Declan McKenna: I’d been trying to find a name for it – I liked Wobble, which is the first full track on the album. I like the idea that [What Happened To The Beach?] was a question that was a mystery, and that it relates to the beaches of this album as well. I worked on it in Brighton, and in LA. It just suited it and felt right.
When you’re writing, do you listen to other music at the same time, or do you find it distracting?
Declan McKenna: I do listen to various bits, but I try not to always be listening to music. I think those moments where your mind can wander are a good chance to come up with new ideas, but I pick out references, and I’m always tuned into covering new music. You get on some weird tangents when you’re working on music.
We started listening to random stuff, nothing that I would normally listen to. Me and Luca [producer Gianluca Buccellati] were listening to the Drake and 21 Savage album that came out at the time [Her Loss]. We listened to that like 10 times.
On new songs like Nothing Works and It’s An Act, you talk about feeling rehearsed, feeling like you’re putting on an act. Is this referencing how you’re perceived by others, or how you perceive yourself?
Declan McKenna: A bit of both. Sometimes you put too much pressure on yourself by second-guessing what others think – maybe that was part of this album’s ethos and why that authenticity theme is featured across the album in different ways. You have to trust yourself, know who you are and to be yourself, and I think – again – that’s why we made the album the way we did, and why it’s moved in a slightly different direction.
In the process of making music, onstage – in daily life as well – if you’re constantly worried about the things that you’re doing, and working through that worry, then it’s impossible to be yourself, it’s always going to be a bit of a facade. Whereas if you’re able to push those thoughts to one side as much as you can, then I think you really reap the rewards from it.
What were some inspirations behind this album’s production?
Declan McKenna: Working in a slightly more modern way was a big part of it. It wasn’t like I was recording a band with live drums and guitars with amps – I could do anything, and was just recording bit by bit and adding things, then maybe taking one thing away. The randomness of the process made us able to build these slightly weirder compositions.
Something that maybe influenced that was Gorillaz, who I grew up listening to. They do that well, throwing an accordion on a track and making a sort of weird balance. Psychedelic stuff was a big influence as well: stuff that feels a little bit otherworldly.

::::::::::

- Exercises to complete -
- a) In the Declan McKenna interview, what is the name of the Drake and 21 Savage album that he and Luca listened to about 10 times?
- b) Copy the part of the Declan McKenna interview starting at "Declan McKenna: I do" and ending at "you perceive yourself?".

- Dataset content -

::::::::::

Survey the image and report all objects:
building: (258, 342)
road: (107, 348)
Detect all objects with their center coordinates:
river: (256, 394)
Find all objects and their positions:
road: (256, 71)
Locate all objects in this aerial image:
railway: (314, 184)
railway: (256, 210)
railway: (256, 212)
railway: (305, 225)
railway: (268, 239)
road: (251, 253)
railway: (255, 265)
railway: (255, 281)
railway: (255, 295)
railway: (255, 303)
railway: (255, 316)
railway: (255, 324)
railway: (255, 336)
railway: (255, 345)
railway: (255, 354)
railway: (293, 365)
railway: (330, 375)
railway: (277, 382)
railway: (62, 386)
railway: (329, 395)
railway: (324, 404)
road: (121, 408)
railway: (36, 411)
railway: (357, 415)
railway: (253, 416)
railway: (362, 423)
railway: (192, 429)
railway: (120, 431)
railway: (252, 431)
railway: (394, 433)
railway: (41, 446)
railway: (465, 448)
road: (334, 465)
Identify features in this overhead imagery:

::::::::::

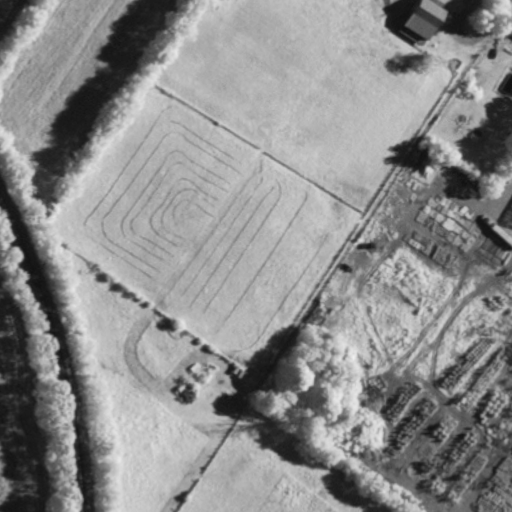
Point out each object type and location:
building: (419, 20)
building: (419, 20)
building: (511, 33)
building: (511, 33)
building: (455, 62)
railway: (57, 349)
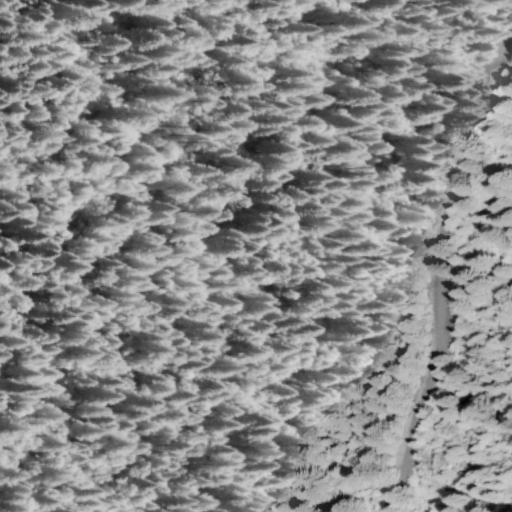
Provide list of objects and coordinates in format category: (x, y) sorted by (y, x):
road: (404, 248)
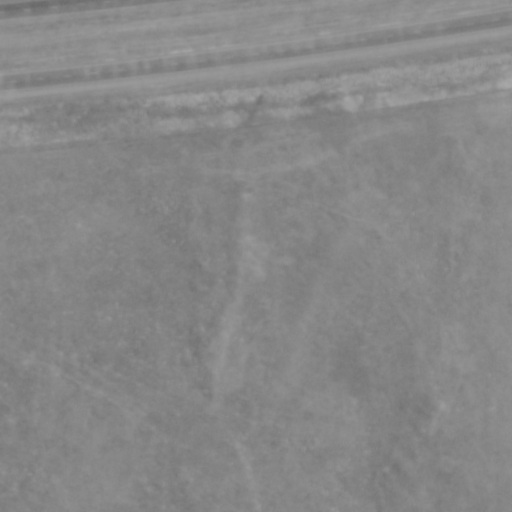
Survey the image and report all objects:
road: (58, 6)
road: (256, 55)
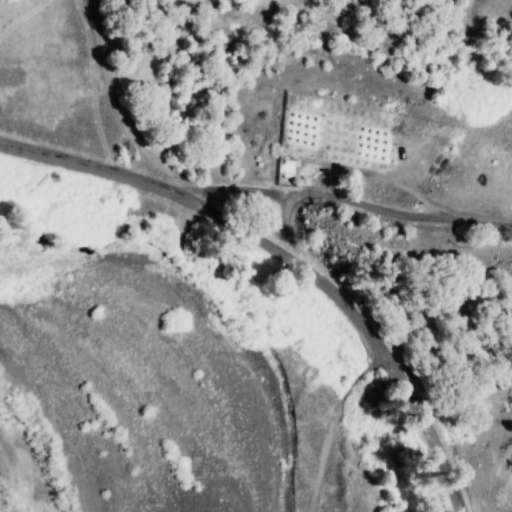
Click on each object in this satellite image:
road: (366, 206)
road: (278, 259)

::::::::::

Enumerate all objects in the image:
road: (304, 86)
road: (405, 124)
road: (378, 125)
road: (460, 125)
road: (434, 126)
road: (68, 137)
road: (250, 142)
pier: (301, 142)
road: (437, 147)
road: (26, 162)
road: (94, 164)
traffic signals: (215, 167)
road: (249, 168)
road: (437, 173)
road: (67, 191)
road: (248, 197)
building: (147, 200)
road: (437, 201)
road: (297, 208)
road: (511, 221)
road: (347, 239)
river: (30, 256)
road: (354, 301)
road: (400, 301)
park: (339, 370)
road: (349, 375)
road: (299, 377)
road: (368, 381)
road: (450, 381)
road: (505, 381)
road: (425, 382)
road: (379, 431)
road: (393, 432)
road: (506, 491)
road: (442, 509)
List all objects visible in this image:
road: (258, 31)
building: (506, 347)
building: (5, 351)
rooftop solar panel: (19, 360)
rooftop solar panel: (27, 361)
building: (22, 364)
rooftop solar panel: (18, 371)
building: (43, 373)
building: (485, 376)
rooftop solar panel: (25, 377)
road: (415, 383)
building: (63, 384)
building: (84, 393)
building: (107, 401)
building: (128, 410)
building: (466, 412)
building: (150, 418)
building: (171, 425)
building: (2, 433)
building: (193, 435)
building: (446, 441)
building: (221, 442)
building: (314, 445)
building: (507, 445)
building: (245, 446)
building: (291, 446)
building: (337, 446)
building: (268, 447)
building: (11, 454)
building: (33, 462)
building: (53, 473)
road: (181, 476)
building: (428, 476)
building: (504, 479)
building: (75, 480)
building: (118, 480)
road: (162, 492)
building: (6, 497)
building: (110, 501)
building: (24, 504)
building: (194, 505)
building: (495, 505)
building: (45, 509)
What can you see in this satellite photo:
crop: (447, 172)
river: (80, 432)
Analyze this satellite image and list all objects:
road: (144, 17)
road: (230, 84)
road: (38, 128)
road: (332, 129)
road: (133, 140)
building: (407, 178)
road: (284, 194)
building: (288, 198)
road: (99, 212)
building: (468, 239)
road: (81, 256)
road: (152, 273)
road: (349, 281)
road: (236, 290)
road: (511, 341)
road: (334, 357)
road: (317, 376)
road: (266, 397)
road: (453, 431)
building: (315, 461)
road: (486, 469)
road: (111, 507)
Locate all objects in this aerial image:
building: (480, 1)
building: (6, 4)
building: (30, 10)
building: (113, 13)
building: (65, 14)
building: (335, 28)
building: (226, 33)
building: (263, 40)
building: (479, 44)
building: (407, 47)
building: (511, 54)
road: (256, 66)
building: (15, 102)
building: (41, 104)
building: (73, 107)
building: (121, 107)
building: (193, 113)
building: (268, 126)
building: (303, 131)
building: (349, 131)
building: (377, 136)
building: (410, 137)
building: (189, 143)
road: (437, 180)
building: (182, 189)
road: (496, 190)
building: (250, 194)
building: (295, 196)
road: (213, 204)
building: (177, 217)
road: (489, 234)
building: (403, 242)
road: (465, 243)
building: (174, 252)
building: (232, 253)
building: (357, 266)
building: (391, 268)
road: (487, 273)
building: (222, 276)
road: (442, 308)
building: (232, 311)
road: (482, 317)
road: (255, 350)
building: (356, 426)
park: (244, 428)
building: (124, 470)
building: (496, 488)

::::::::::

- Solved problems -
- a) Her Loss

- b)
Declan McKenna: I do listen to various bits, but I try not to always be listening to music. I think those moments where your mind can wander are a good chance to come up with new ideas, but I pick out references, and I’m always tuned into covering new music. You get on some weird tangents when you’re working on music.
We started listening to random stuff, nothing that I would normally listen to. Me and Luca [producer Gianluca Buccellati] were listening to the Drake and 21 Savage album that came out at the time [Her Loss]. We listened to that like 10 times.
On new songs like Nothing Works and It’s An Act, you talk about feeling rehearsed, feeling like you’re putting on an act. Is this referencing how you’re perceived by others, or how you perceive yourself?